The three companies collectively hold 40 percent of the nation’s home-equity loans, according to Fitch Ratings. Wells Fargo, the biggest U.S. mortgage lender, and JPMorgan, the biggest bank by assets, had already set aside reserves for the loans they reclassified as nonperforming, so there was no impact on reported profit, the banks said last week.
Still, the changes at the two banks “surprised and spooked investors, despite not having an earnings impact,” wrote Barclays analysts led by Jason Goldberg in a research note.
‘No Teeth’
The Fed’s directive, which reiterated rules in force since at least 2006, isn’t enough to mitigate the risk junior loans pose to the banking system, said Rebel Cole, a former Federal Reserve economist and now a finance professor at DePaul University in Chicago.
“The guidance has absolutely no teeth,” Cole said. “The regulators could simply say, ‘We know at least 25 percent of first mortgages are under water, therefore, at least 25 percent of your second liens are uncollateralized and have to be classified as substandard or doubtful.’”
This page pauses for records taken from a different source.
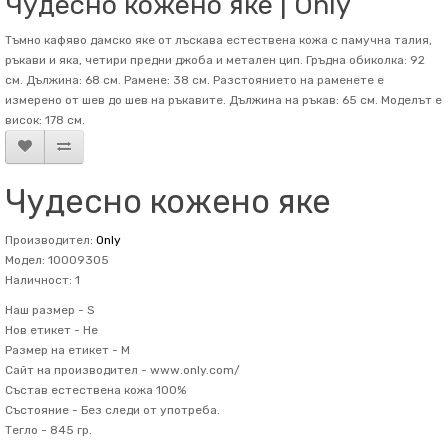
Чудесно кожено яке | Only
Тъмно кафяво дамско яке от лъскава естествена кожа с памучна талия,
ръкави и яка, четири предни джоба и метален цип. Гръдна обиколка: 92
см. Дължина: 68 см. Рамене: 38 см. Разстоянието на раменете е
измерено от шев до шев на ръкавите. Дължина на ръкав: 65 см. Mоделът е
висок: 178 см.
Чудесно кожено яке
Производител:
Only
Модел: 10009305
Наличност: 1
Наш размер -
S
Нов етикет -
Не
Размер на етикет -
M
Сайт на производител -
www.only.com/
Състав
естествена кожа 100%
Състояние -
Без следи от употреба.
Тегло -
845 гр.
The risk of home-equity loan defaults will increase if real estate prices continue to decline, analysts and economists said. Home values have tumbled by a third since reaching a peak in mid-2006, according to the S&P/Case-Shiller home price index. Diane Swonk, chief economist of Mesirow Financial Inc. in Chicago, estimates home prices will retreat another 3.9 percent this year, which would strip $706 billion from home values.
Default Rates
Fitch estimates 20 of the largest U.S. banks, including units owned by foreign lenders, may face another $110 billion in junior-loan losses under a stressed scenario, according to a Feb. 27 report that cited third-quarter 2011 figures. Bank of America leads the group with $29.1 billion in potential losses, Fitch said.
While equity loans carry a higher risk if they default, delinquencies are lower. In the fourth quarter, 4.08 percent of home-equity loans were missing payments, according to the American Bankers Association in Washington. That compares with 7.58 percent for first-lien mortgages, according to the Mortgage Bankers Association in Washington.
Some of the difference is because of the way banks book second liens. Non-performing home-equity loans typically are written off in six months. That compares to an average two-year period from delinquency to a foreclosure sale on a primary mortgage. Also, home-equity payments are smaller, meaning homeowners are likely to keep paying after a default on their primary mortgage -- at least for awhile.
‘Pretty Obvious’
“When we analyzed it, it was pretty obvious it was just a timing difference,” JPMorgan CEO Jamie Dimon said. “In almost all cases when the first went delinquent, the second eventually went delinquent. And in all cases where the first went into foreclosure, the second was a loss, basically a total loss.”
Jerry Dubrowski, a Bank of America spokesman, declined to comment, as did Wells Fargo’s Mary Eshet and Citigroup’s Mark Rodgers. Amy Bonitatibus, a JPMorgan spokeswoman, declined to comment beyond Dimon’s remarks.
“We’re seeing the lingering effects of the housing market bust,” Swonk said in an interview. Guidance from regulators “is the reality of making sure banks are sound and secure while we work through the ripple effects of the financial crisis.”